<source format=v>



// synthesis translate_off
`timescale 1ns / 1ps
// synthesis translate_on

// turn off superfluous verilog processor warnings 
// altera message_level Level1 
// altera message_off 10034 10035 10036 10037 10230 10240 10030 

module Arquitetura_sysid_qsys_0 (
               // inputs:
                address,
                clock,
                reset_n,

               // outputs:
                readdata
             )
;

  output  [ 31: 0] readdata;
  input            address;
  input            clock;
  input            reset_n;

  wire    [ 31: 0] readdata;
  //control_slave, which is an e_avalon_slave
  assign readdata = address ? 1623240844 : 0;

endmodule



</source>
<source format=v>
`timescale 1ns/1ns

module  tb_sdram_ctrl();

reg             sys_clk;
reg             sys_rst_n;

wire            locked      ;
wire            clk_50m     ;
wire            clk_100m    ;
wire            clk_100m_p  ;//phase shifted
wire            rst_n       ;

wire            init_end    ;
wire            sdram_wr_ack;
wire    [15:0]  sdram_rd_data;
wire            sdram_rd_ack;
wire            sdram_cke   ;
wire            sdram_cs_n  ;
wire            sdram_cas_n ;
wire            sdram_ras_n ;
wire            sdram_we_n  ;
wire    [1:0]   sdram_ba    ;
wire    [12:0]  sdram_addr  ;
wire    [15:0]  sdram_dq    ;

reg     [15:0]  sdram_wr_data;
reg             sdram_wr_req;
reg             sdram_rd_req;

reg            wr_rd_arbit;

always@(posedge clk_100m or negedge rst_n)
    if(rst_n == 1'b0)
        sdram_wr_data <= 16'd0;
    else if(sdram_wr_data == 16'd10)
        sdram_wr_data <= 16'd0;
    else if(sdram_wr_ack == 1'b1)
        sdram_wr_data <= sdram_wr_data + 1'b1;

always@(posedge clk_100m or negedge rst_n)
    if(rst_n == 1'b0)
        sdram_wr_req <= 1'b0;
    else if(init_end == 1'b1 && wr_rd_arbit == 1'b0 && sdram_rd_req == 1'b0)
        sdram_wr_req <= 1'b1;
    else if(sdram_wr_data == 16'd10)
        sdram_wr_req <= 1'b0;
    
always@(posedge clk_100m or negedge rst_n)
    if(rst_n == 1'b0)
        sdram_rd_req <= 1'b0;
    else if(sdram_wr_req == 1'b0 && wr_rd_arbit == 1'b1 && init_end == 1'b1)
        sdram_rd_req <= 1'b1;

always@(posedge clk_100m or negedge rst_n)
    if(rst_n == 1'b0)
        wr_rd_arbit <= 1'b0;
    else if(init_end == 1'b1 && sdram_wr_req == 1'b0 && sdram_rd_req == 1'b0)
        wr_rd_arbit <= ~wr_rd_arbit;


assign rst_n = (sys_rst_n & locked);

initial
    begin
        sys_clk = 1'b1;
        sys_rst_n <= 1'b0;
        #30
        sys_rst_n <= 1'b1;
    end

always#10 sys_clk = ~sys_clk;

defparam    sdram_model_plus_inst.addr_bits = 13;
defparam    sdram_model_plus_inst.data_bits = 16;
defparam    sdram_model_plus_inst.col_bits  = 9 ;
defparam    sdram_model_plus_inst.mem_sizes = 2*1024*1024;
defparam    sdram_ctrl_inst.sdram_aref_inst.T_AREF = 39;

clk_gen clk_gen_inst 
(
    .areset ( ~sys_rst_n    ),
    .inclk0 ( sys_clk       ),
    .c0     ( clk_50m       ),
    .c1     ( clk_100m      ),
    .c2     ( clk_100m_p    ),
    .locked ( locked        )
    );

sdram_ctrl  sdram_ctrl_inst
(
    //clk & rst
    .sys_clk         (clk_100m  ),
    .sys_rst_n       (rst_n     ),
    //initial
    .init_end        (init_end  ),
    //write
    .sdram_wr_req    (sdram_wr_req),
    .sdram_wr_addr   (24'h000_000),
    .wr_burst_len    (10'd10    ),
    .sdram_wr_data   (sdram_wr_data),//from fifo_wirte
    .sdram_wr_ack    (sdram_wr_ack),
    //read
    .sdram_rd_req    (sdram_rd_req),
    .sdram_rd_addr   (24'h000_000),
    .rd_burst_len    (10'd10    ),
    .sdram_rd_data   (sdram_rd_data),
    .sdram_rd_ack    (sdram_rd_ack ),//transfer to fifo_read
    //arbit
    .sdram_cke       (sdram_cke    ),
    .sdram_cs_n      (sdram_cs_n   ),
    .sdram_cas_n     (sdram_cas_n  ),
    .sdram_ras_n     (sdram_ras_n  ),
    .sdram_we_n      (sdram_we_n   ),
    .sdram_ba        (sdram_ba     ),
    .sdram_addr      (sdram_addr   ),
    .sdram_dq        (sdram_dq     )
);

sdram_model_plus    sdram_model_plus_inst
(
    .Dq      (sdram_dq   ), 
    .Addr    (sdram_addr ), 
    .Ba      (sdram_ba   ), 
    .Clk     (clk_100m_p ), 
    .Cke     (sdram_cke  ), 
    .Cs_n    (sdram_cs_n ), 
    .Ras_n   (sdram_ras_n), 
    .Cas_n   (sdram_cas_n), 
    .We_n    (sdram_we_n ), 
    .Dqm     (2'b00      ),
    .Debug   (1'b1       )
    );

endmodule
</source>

==

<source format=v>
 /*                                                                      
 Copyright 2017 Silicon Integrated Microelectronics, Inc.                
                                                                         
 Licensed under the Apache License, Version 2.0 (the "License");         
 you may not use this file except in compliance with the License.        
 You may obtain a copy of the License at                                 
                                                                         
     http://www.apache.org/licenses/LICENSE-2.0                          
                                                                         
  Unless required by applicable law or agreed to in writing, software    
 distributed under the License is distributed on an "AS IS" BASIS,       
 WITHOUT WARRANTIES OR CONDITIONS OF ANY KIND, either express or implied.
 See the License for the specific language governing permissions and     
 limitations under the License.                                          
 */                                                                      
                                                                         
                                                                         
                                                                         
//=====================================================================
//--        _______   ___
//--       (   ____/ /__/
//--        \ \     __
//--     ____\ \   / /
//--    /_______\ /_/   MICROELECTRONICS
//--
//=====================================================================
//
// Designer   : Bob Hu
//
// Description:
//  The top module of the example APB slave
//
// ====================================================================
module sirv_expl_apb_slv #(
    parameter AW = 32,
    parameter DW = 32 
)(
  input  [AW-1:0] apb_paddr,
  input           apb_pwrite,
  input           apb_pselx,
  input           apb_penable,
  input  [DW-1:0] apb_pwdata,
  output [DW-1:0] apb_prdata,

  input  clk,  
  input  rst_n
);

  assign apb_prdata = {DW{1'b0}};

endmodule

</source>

● **Work instructions**
Bring together all lines of the entries above in which the string "synthesis" occurs.

● **The completed task**
// synthesis translate_off
// synthesis translate_on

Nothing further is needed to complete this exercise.